Nurali Kanji never found a respectable job after that, could never raise the loan to open his bookstore. He would receive odd accounting or clerical assignments and be asked to draft petitions to the government or to assist with the community newsletter. His son Ebrahim received free education as charity. His wife sold samosas to support the family. Until the last days of his life he showed supreme contempt for the businessmen and harboured a resentment at their growing successes.
Ebrahim now knocked on the door of the Tejas, one of Dar’s leading business families. After being peeped at through the spy hole he was received by their daughter.
‘Why, Ebrahim! Come in. So nice to see you.’
‘I’ve come to see the businessmen.’
‘Big shot, eh?’
Ebrahim remembered the days when he walked barefoot, when
this girl would pass him in derision. Now he had a reputation with the girls for his machismo and his daredevil ways. He was tall and powerfully built. His hair was combed flat in the traditional way, but this act of defiance, together with his moustache and black fiery eyes, only served to enhance his reputation. He was shown into the sitting room.
‘Ah, Minister! Come in, come in, please!’ Jaffer Teja greeted him with typical exaggeration and escorted him in, seating him prominently on a sofa. Teja was a middle-aged man with a pockmarked face and, like many of the businessmen present, wore a Kaunda suit.
‘Our boy Ebrahim,’ he announced exultantly, ‘is with the Vice President’s Office. This is a proud moment for all of us.’ He looked up as if to offer thanks to God.
‘What can I do for you, gentlemen?’ Ebrahim asked, sipping the tea that had been offered him and helping himself to a savoury from the serving table that had been placed in front of him. They are grovelling at my feet, he thought with satisfaction. If only Father had lived to see this day.
‘Ebrahim … Ebrahim …’ Jaffer Teja, who was obviously the spokesman of the group, began, shaking his head. He was sitting in a chair close to Ebrahim and facing him. ‘You know what has befallen us, our people … all their life’s savings … the savings of their fathers …’
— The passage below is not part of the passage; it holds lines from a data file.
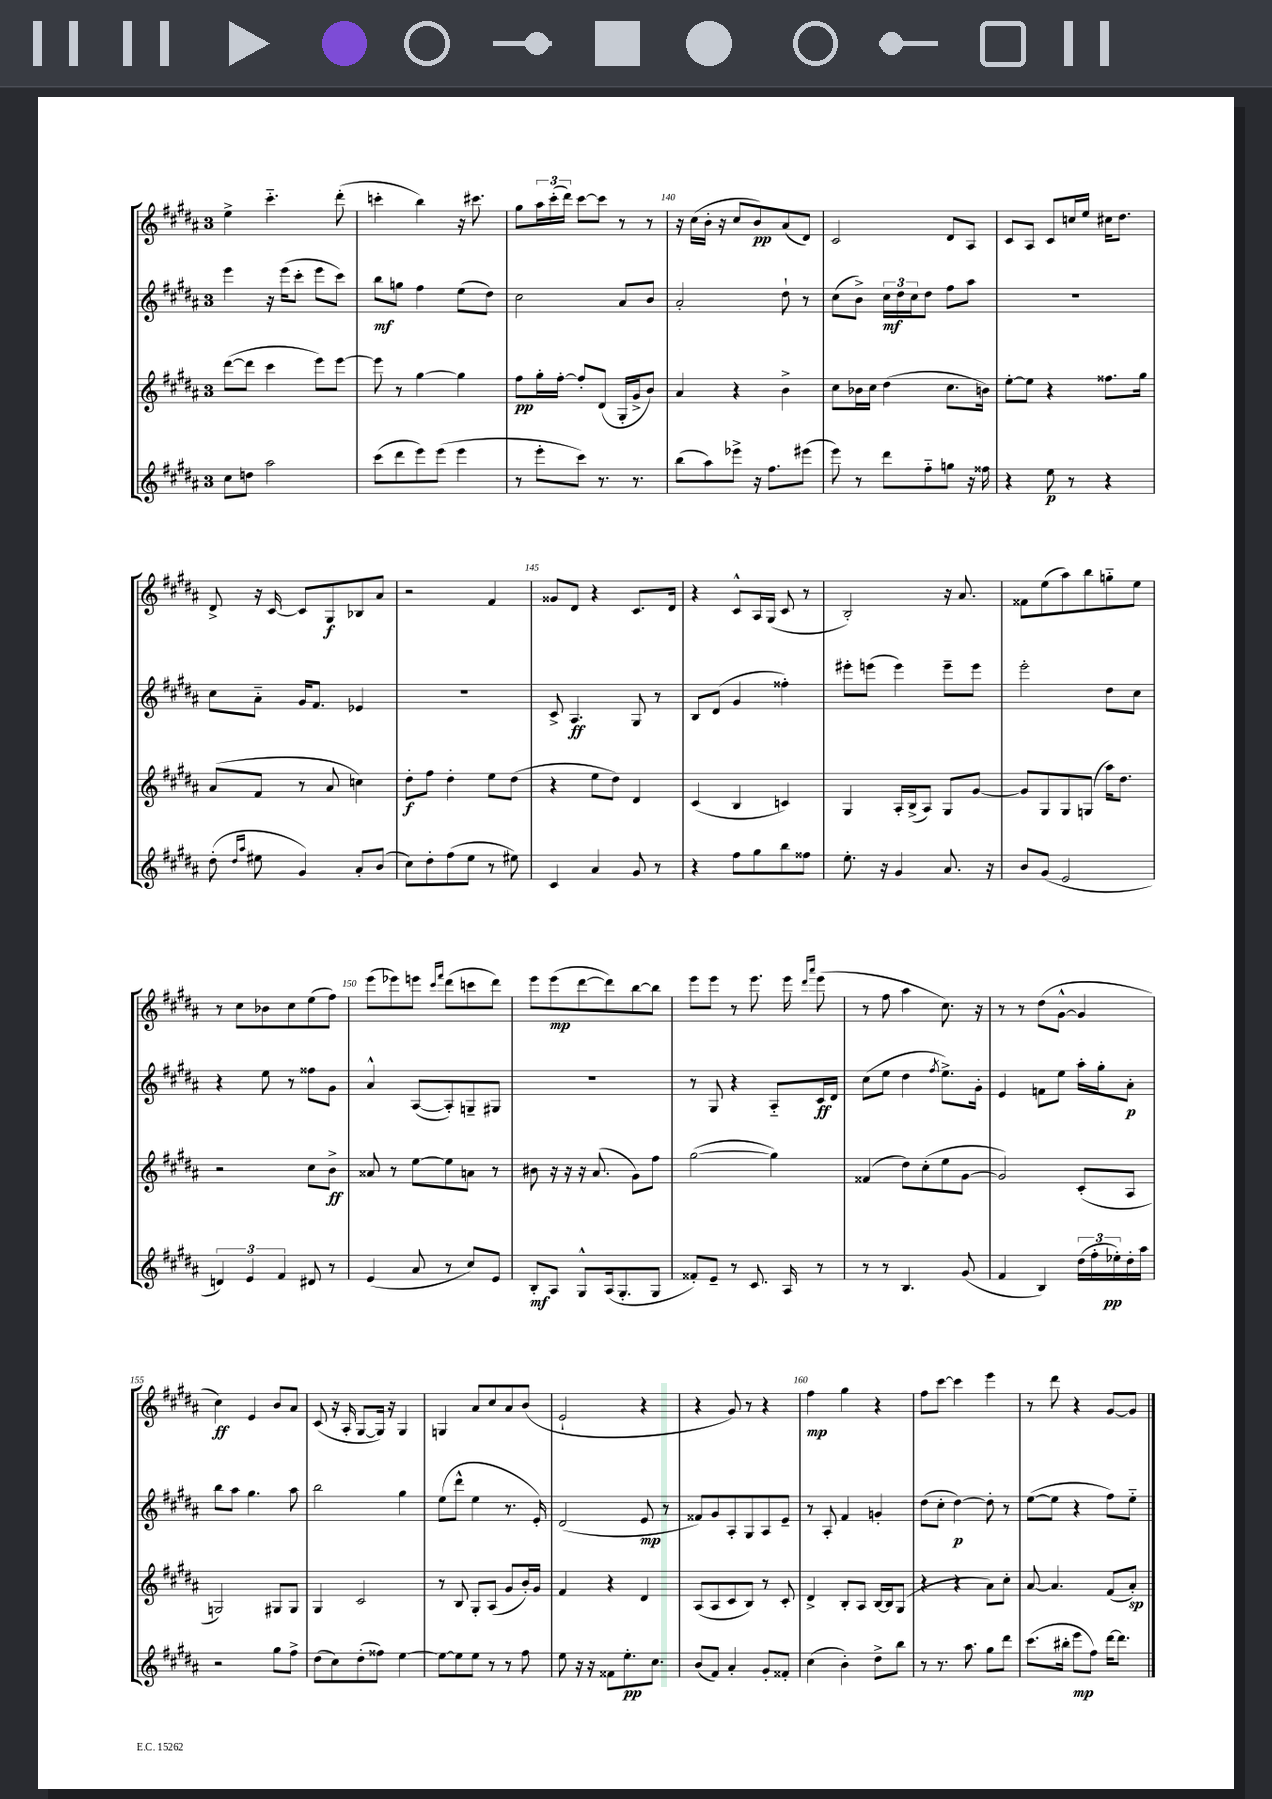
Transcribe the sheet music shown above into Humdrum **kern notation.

**kern	**kern	**kern	**kern
*staff4	*staff3	*staff2	*staff1
*clefG2	*clefG2	*clefG2	*clefG2
*k[f#c#g#d#a#]	*k[f#c#g#d#a#]	*k[f#c#g#d#a#]	*k[f#c#g#d#a#]
*M3/4	*M3/4	*M3/4	*M3/4
8cc#	([8ddd#	4eee	4ee^
8dd	8ddd#]	.	.
2aa#	4ccc#	16r	4.ccc#'~
.	.	(16eee	.
.	.	8ccc#'	.
.	8eee)	8eee	.
.	[8eee	8ccc#)	(8ddd#'
=	=	=	=
(8ccc#	8eee]	8bb	4ccc'
8ddd#	8r	8gg	.
8eee)	[4gg#	4ff#	4bb)
(8eee	.	.	.
4eee	4gg#]	(8ee	16r
.	.	.	8.ccc#
.	.	8dd#)	.
=	=	=	=
8r	8ff#	2cc#	8gg#
8eee'	16gg#'	.	24aa#
.	.	.	(24ccc#'
.	[16ff#'	.	.
.	.	.	24ddd#)
8ccc#)	8ff#']	.	[8ccc#
8.r	(8d#	.	8ccc#]
.	16G#'	8a#	8r
8.r	16g#^	.	.
.	8b)	8b	8r
=	=	=	=
(8bb	4a#	2a#'	16r
.	.	.	(16cc#
8aa#)	.	.	16b'
.	.	.	16r
8eee-^	4r	.	8cc#
16r	.	.	8b)
8.ff#	.	.	.
.	4b^	8dd#`	(8a#
(8eee#	.	8r	8d#)
=	=	=	=
8eee)	8cc#	(8cc#	2c#
8r	16b-	8b^)	.
.	16cc#	.	.
8ddd#	(4dd#	24cc#	.
.	.	24dd#	.
.	.	24cc#	.
8ff#'~	.	8dd#	.
8gg	8.cc#	8ff#	8d#
16r	.	8aa#	8A#
16ff##	16b)	.	.
=	=	=	=
4r	[8ee'	2.r	8c#
.	8ee]	.	8A#
8ee	4r	.	8c#
8r	.	.	16cc
.	.	.	16ee
4r	8.ff##	.	16cc#
.	.	.	8.dd#
.	16gg#	.	.
=	=	=	=
(8dd#'	(8a#	8cc#	8d#^
16qqdd#	.	.	.
16qqaa#	.	.	.
8ee#	8f#	8a#'~	16r
.	.	.	[16c#
4g#)	8r	16g#	8c#]
.	.	8.f#	.
.	8a#	.	8G#
8a#'	4cc)	4e-	8B-
(8b	.	.	8a#
=	=	=	=
8cc#)	8dd#'	2.r	2r
8dd#'	8ff#	.	.
(8ff#	4dd#'	.	.
8ee	.	.	.
8r	8ee	.	4f#
8ee#)	(8dd#	.	.
=	=	=	=
4c#	4r	8c#^	8g##
.	.	4.A#	8d#
4a#	8ee	.	4r
.	8dd#)	.	.
8g#	4d#	8G#	8.c#
8r	.	8r	.
.	.	.	16d#
=	=	=	=
4r	(4c#	8B	4r
.	.	(8d#	.
8ff#	4B	4g#	8c#^^
8gg#	.	.	16A#
.	.	.	(16G#
8bb	4c)	4ff##')	8c#
8ff##	.	.	8r
=	=	=	=
8.ee'	4G#	8eee#'	2B')
.	.	(8eee	.
16r	.	.	.
4g#	16A#'	4eee)	.
.	(16B^	.	.
.	8A#)	.	.
8.a#	8G#	8eee~	16r
.	.	.	8.a#
.	[8g#	8eee	.
16r	.	.	.
=	=	=	=
8b	8g#]	2eee'	8f##
(8g#	8G#	.	(8ee
2e	8G#	.	8aa#)
.	(8G	.	8bb
.	16aa#)	8dd#	8gg'~
.	8.dd#	.	.
.	.	8cc#	8ee
=	=	=	=
6d)	2r	4r	8r
.	.	.	8cc#
6e	.	.	.
.	.	8ee	8b-
6f#	.	.	.
.	.	8r	8cc#
8d#	8cc#	8ff##	(8ee
8r	8b^	8g#	8ff#)
=	=	=	=
(4e	8a##	4a#^^	(8eee
.	8r	.	8eee-)
8a#	[8ee	([8A#	8eee
.	.	.	16qqccc#
.	.	.	16qqfff#
8r	8ee]	8A#'])	(8ddd#
8cc#)	8a	8G~	8ccc
8e	8r	8G#	8ddd#)
=	=	=	=
8B'	8b#	2.r	8eee
8A#	16r	.	(8eee
.	16r	.	.
8G#^^	16r	.	[8ddd#
.	(8.a#	.	.
(16A#	.	.	8ddd#])
8.G#'	.	.	.
.	8g#)	.	[8bb
8G#	8ff#	.	8bb]
=	=	=	=
8f##')	([2gg#	8r	8eee
8e~	.	8G#	8eee
8r	.	4r	8r
8.c#	.	.	8.eee
.	4gg#])	8A#'~	.
16A#	.	.	16eee
.	.	.	16qqddd#
.	.	.	16qqaaa#
8r	.	16c#	(8eee
.	.	16d#	.
=	=	=	=
8r	(4f##	(8cc#	8r
8r	.	8ee	8ff#
4.B	8dd#)	4dd#	4aa#
.	(8cc#'	.	.
.	.	8qff#	.
.	8ee	8.ee^)	8.cc#)
(8g#	[8g#	.	.
.	.	16g#'	16r
=	=	=	=
4f#	2g#])	4e	8r
.	.	.	8r
4B)	.	8f	(8dd#
.	.	8ee	[8g#^^
(24dd#	(8c#'	16aa#'	4g#]
24ff#'	.	.	.
.	.	16gg#'	.
24ee-')	.	.	.
16dd#'	8A#	8a#'	.
16aa#	.	.	.
=	=	=	=
2r	2G)	8bb	4cc#)
.	.	8aa#	.
.	.	4.gg#	4e
8gg#	8G#	.	8b
8ff#^	8G#	8aa#	8a#
=	=	=	=
(8dd#	4G#	2bb	(8c#
8cc#)	.	.	16r
.	.	.	16A#'
(8dd#'	2c#	.	[8G#
8ff##)	.	.	16G#])
.	.	.	16r
[4ee	.	4gg#	4G#
=	=	=	=
8ee_	8r	(8ee	4G
8ee]	8B	8ddd#^^	.
8ee	8G#'	4ee	8a#
8r	(8A#	.	8cc#
8r	8g#	8.r	8a#
8ff#	16b')	.	(8b
.	16g#	16e')	.
=	=	=	=
8ee	4f#	(2d#	2e`
16r	.	.	.
16r	.	.	.
8f##	4r	.	.
8.ee'	.	.	.
.	4d#	8e	4r
8.cc#	.	.	.
.	.	8r	.
=	=	=	=
(8b	(8A#	8f##)	4r
8f#)	8A#	8g#	.
4a#'	8c#	8A#'	8g#)
.	8B)	8G#	8r
8g#'	8r	8A#	4r
8f##'	8c#'	8e~	.
=	=	=	=
(4cc#	4d#^	8r	4ff#
.	.	8A#'	.
4b')	8B'	4f#	4gg#
.	8A#	.	.
8dd#^	[16B	4g'	4r
.	16B]	.	.
8bb	(8G#	.	.
=	=	=	=
8r	4r	(8dd#	8ff#
8.r	.	8cc#'	[8ccc#
.	4r	[4dd#)	4ccc#]
8.aa#	.	.	.
8gg#	8a#)	8dd#']	4eee
8ddd#	8cc#'	8r	.
=	=	=	=
(8.ccc#	[8a#	([8ee	8r
.	4.a#]	8ee]	8ddd#
16bb#'	.	.	.
8eee	.	4r	4r
8ff#)	.	.	.
[16ddd#	(8f#	8ff#)	[8g#
8.ddd#]	.	.	.
.	8a#')	8ee'~	8g#]
==	==	==	==
*-	*-	*-	*-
What Teja was referring to was the recent take-over of properties that were let out for rent in a socialisation move by the government. Only the houses that were occupied by the owners were exempt from the take-over.
‘You know how they made their money … They came as paupers, sold peanuts, popcorn, seeds … and little by little, through hard work, morning and night, they earned and saved. They did not put their money even in banks! They were too scared to do so. All they dreamed of was a piece of land, to build
something on it, something they could call their own, the prize of their hard labour.